Memory saving: Instagram redis practices

Source: Internet
Author: User

From: http://blog.nosqlfan.com/html/3379.html? Ref = rediszt

InstagramIt can be said that it is the first application of the online photo app and one of the hottest photo apps currently. The number of Instagram photos has reached 0.3 billion, while in Instagram, we need to know who the author of each photo is. below is how the Instagram team uses redis to solve this problem and optimize the memory.

First, this image ID lookup application has the following requirements:

    • Fast enough
    • Data should be stored in the memory, preferably on an EC2 high-Memory Model (17 GB or 34 GB, 68 Gb is too wasteful)
    • Suitable for the existing Instagram ArchitectureRedisHave some experience, such as this application)
    • Persistence is supported, so that no preheating is required after the server is restarted.

Instagram developers first deny the database storage solution. They maintain the KISS Principle (keep it simple and stupid) because this application does not use the database update function at all, the transaction and associated query functions are not required to maintain a database for these functions.

So they chose redis. redis is a persistent memory database, and all the data is stored in the memory (forget the VM ), the simplest implementation is to use the redis String Structure for a key-value storage. Like this:

 
Set media: 1155315 939get media: 1155315> 939

1155315 is the image ID and 939 is the user ID. We use each image ID as the key, and the user UID as the value to save it as the key-value pair. Then they tested and stored the data in the above method. 1,000,000 of the data would use 70 MB of memory, and 300,000,000 photos would use 21 GB of memory. Compared with the budget of 17 GB, the cost is overspending.

(Nosqlfan:In fact, here we can see an optimization point. We can remove the media with the same key value and store only numbers, so that the length of the key is reduced, reduce the memory overhead of the key value. [Note: redis's key value will not be converted from a string to a number, so we only save media: the overhead of these 6 bytes ]. After experiment,Memory usageIt will be reduced to 50 MB, and the total memory usage is 15 GB, which meets the needs, but any improvement after Instagram is necessary.)

As a result, the Instagram developer asked Pieter noordhuis, one of redis developers, about the optimization scheme. The reply was that the hash structure was used. The specific method is to segment data and store each segment in a hash structure. Because the hash structure compresses and stores a single hash element when there are not a certain number of hash elements, a large numberMemory saving. This does not exist in the above string structure. A certain numberHash-Zipmap-max-entries parameter. After a developer's experiment, when hash-zipmap-max-entries is set to 1000, the performance is better. If the hash-zipmap-max-entries is set to 1000, The hset command will cause a very high CPU consumption.

So they changed the scheme and saved the data into the following structure:

Hset "mediabucket: 1155" "1155315" "939" hget "mediabucket: 1155" "1155315"> "939"

By taking the first four digits of the 7-Digit Image ID as the key value of the hash structure, each hash contains only three keys, namely, 1000.

In another experiment, the result is that every 1,000,000 keys only consume 16 MB of memory. The total memory usage also drops to 5 GB, meeting application requirements.

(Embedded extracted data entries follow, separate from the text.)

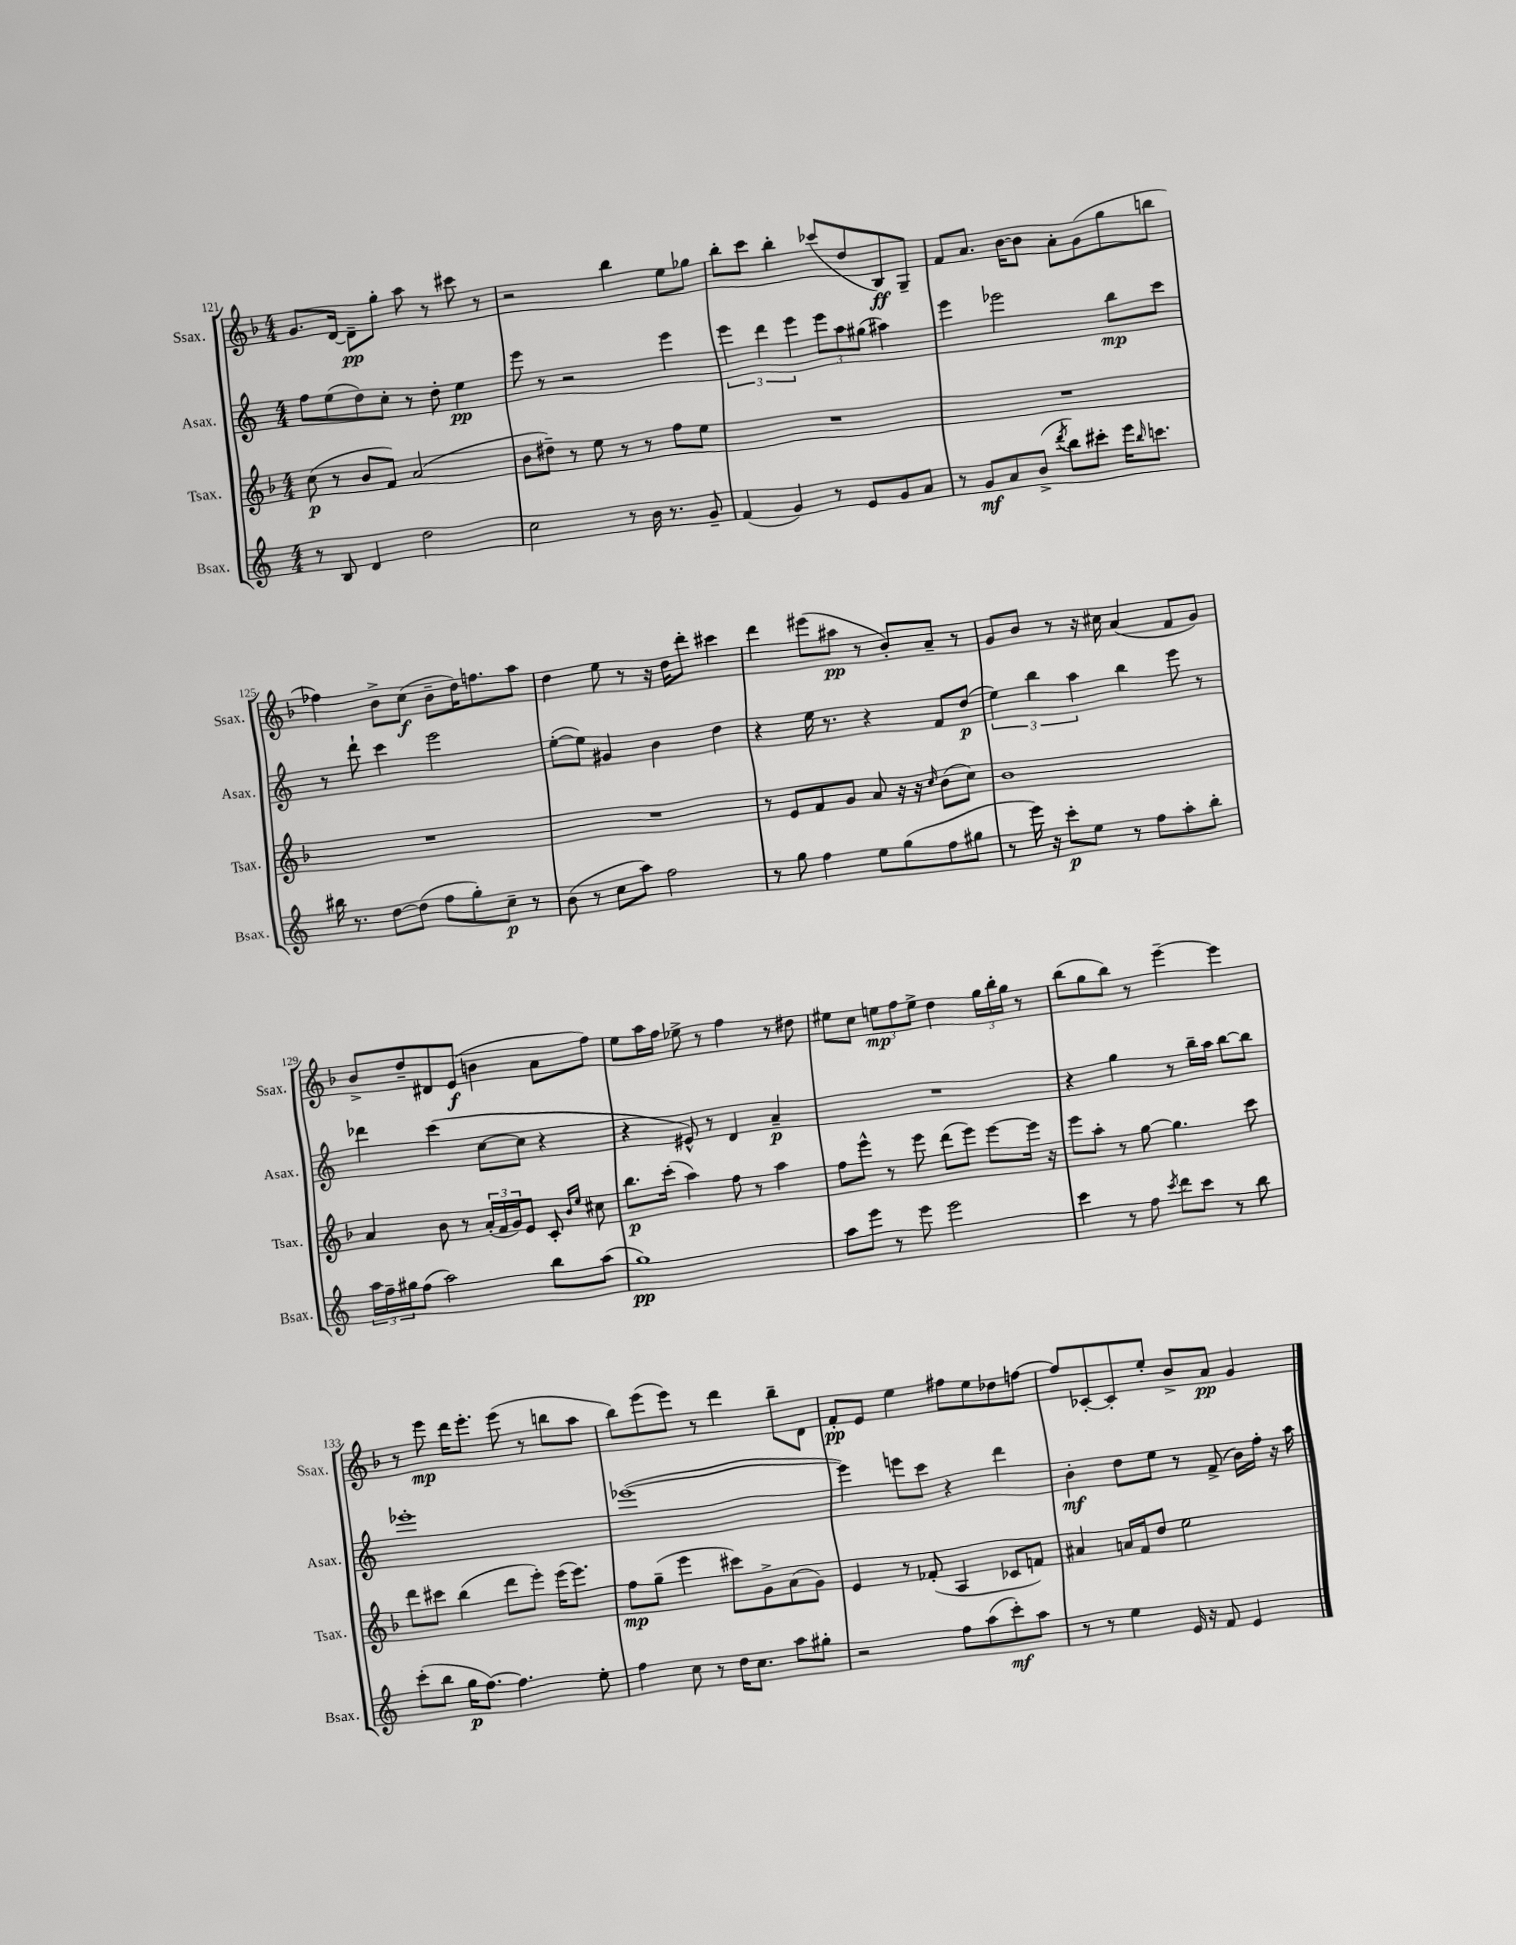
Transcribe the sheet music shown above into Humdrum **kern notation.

**kern	**kern	**kern	**kern
*staff4	*staff3	*staff2	*staff1
*clefG2	*clefG2	*clefG2	*clefG2
*k[]	*k[b-]	*k[]	*k[b-]
*M4/4	*M4/4	*M4/4	*M4/4
8r	(8cc\	8ff\L	8.g/L
8B/	8r	(8ee\	.
.	.	.	[16d/Jk
4d/	8b-/L	8dd\)	8d~\]L
.	8f/J)	8cc'\J	8gg'\J
2dd\	(2a/	8r	8aa\
.	.	8dd'\	8r
.	.	4ee\	8ccc#\
.	.	.	8r
=	=	=	=
2cc\	8b-\L	8eee\	2r
.	8dd#~\J)	8r	.
.	8r	2r	.
.	8ee\	.	.
8r	8r	.	4bb-\
16b\	8r	.	.
8.r	.	.	.
.	8ff\L	4eee\	8ee\L
8g~/	8ee\J	.	8gg-\J
=	=	=	=
(4f/	1r	6eee\	8bb-'\L
.	.	.	8ccc\J
.	.	6ddd\	.
4g/)	.	.	4bb-'\
.	.	6eee\	.
8r	.	12eee\L	(8ccc-/L
.	.	12aa\	.
8e/L	.	.	8dd/
.	.	(12gg#\J	.
8g/	.	4aa#\)	8B-/)
8a/J	.	.	8G~/J
=	=	=	=
8r	1r	4eee\	8f/L
8g/L	.	.	8.a/J
8a/	.	2eee-\	.
.	.	.	[16b-\LK
(8b^/J	.	.	8b-\]J
8qddd/	.	.	.
8bb\L)	.	.	8a'\L
8ccc#'\J	.	.	(8g\
16eee\LK	.	8bb\L	8gg\
16qqbb/	.	.	.
8.ccc\J	.	.	.
.	.	8ccc\J	8bb\J
=	=	=	=
16bb#\	1r	8r	4ff-\)
8.r	.	.	.
.	.	8ddd`\	.
[8dd\L	.	4ccc\	8b-^\L
(8dd\]J	.	.	(8cc\J
8ff\L	.	2eee\	8b-~\L
8gg'\)	.	.	16dd\K)
.	.	.	8.ff\
8cc~\J	.	.	.
8r	.	.	8aa\J
=	=	=	=
(8b\	1r	([8ee'\L	4dd\
8r	.	8ee\]J)	.
8cc\L	.	4g#/	8ee\
8aa\J)	.	.	8r
2ff\	.	4b\	16r
.	.	.	16dd\LK
.	.	.	8ddd'\J
.	.	4dd\	4ccc#\
=	=	=	=
8r	8r	4r	4ddd\
8gg\	8e/L	.	.
4ff\	8f/	16ee\	(8eee#\L
.	.	8.r	.
.	8g/J	.	8aa#\J
8ee\L	8a/	4r	8r
(8gg\	16r	.	8b-'/L)
.	16r	.	.
.	16qqcc/	.	.
8ff\	(8b-\L	8f/L	8a~/J
8gg#\J	8cc\J)	(8dd/J	8r
=	=	=	=
8r	1b-	6ee\)	8g/L
16eee\)	.	.	8b-/J
.	.	6bb\	.
16r	.	.	.
8ccc'\L	.	.	8r
.	.	6aa\	.
8ee\J	.	.	16r
.	.	.	16cc#\
8r	.	4bb\	(4a/
8ff\L	.	.	.
8aa'\	.	8eee\	8f/L
8bb'\J	.	8r	8g/J)
=	=	=	=
24aa\LL	4a/	4ddd-\	8b-^/L
24ff~\	.	.	.
24gg#\J	.	.	.
(8ff\J	.	.	8dd~/
2aa\)	8b-\	(4ccc\	8d#/
.	8r	.	(8e/J
.	(24a'/LL	[8cc\L	4b\
.	24f/	.	.
.	24g/J)	.	.
.	8e/J	8cc\]J	.
8bb\L	8c'/	4r	8a\L
.	16qqb-/LL	.	.
.	16qqee/JJ	.	.
(8aa\J	8cc#\	.	8ff\J)
=	=	=	=
1gg)	8.bb-\L	4r	8ee\L
.	.	.	16aa\L
.	(16ccc'\Jk	.	16ff\JJ
.	4aa\)	8e#^^/)	8ee-^\
.	.	8r	8r
.	8ff\	4d/	4ff\
.	8r	.	.
.	4aa\	4a~/	8r
.	.	.	8dd#\
=	=	=	=
8aa\L	8ff\L	1r	8ee#\L
8eee\J	8eee^^\J	.	8cc\J
8r	8r	.	12ee\L
.	.	.	12ff\
8eee\	8eee\	.	.
.	.	.	12ee^\J
2eee\	(8ddd\L	.	4dd\
.	8eee\J)	.	.
.	[8eee\L	.	24gg\LL
.	.	.	24bb-'\
.	.	.	24gg\JJ
.	16eee\]Jk	.	8r
.	16r	.	.
=	=	=	=
4ccc\	8eee\L	4r	(8bb-\L
.	8aa'\J	.	8gg\
8r	8r	4gg\	8bb-\J)
8ff\	[8gg\	.	8r
8qccc/	.	.	.
8ddd\L	4.gg\]	8r	[4eee~\
8ccc\J	.	16bb~\LL	.
.	.	16aa\JJ	.
8r	.	[8bb\L	4eee\]
8bb\	8ccc\	8bb\]J	.
=	=	=	=
(8ccc'\L	8ddd\L	1eee-'	8r
8bb\J	8ccc#\J	.	8eee\
16gg\LK	(4bb-\	.	16ddd\LK
[8.ff\J)	.	.	8.eee'\J
4.ff\]	8ddd\L	.	(8eee\
.	8eee'\J)	.	8r
.	(16eee\LK	.	8bb\L
.	8.eee\J)	.	.
8ee'\	.	.	8aa\J
=	=	=	=
4ff\	8ff\L	([1eee-	8bb-\L)
.	(8gg~\J	.	(8eee\
8cc\	4eee\	.	8eee\J)
8r	.	.	8r
16dd\LK	8ccc#\L)	.	4ddd\
8.cc\J	.	.	.
.	8g^\	.	.
8aa\L	(8a\	.	8bb-~\L
8gg#'\J	8g\J)	.	8d\J
=	=	=	=
2r	4e/	4eee-\])	8f'/L
.	.	.	8e/J
.	8r	8eee\L	4ee\
.	(8f-'/	8ccc\J	.
8ff\L	4A/	4r	8ff#\L
(8aa\	.	.	8ee\
8ccc'\)	8c-/L	4ddd\	8dd-\
8aa\J	8f/J)	.	[8ff\J
=	=	=	=
8r	4a#/	4b'\	8ff/]L
8r	.	.	[8c-'/
4ee\	16a/LL	8dd\L	8c-'/]
.	16f/J	.	.
.	8dd/J	8ee\J	8ee'/J
16e/	2ee\	8r	8b-^/L
16r	.	.	.
8f/	.	(8f^/	8a/J
4e/	.	16b\LL)	4g/
.	.	16ff'\JJ	.
.	.	16r	.
.	.	16aa\	.
==	==	==	==
*-	*-	*-	*-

(Nosqlfan: Similarly, We can optimize it here. First, we can change the key value of the hash structure to a pure number, which reduces the key length by 12 bytes, the second is to change the subkey value in the hash structure to three digits, which reduces the overhead of 4 bytes, as shown below. After the experiment, the memory usage will be reduced to 10 MB, and the total memory usage is 3 GB.)

 
Hset "1155" "315" "939" hget "1155" "315"> "939"

There is no end to optimization. We hope that you can cherish the memory when using storage products.

Source: instagram-engineering.tumblr.com

Related Article

Contact Us

The content source of this page is from Internet, which doesn't represent Alibaba Cloud's opinion; products and services mentioned on that page don't have any relationship with Alibaba Cloud. If the content of the page makes you feel confusing, please write us an email, we will handle the problem within 5 days after receiving your email.

If you find any instances of plagiarism from the community, please send an email to: info-contact@alibabacloud.com and provide relevant evidence. A staff member will contact you within 5 working days.

A Free Trial That Lets You Build Big!

Start building with 50+ products and up to 12 months usage for Elastic Compute Service

  • Sales Support

    1 on 1 presale consultation

  • After-Sales Support

    24/7 Technical Support 6 Free Tickets per Quarter Faster Response

  • Alibaba Cloud offers highly flexible support services tailored to meet your exact needs.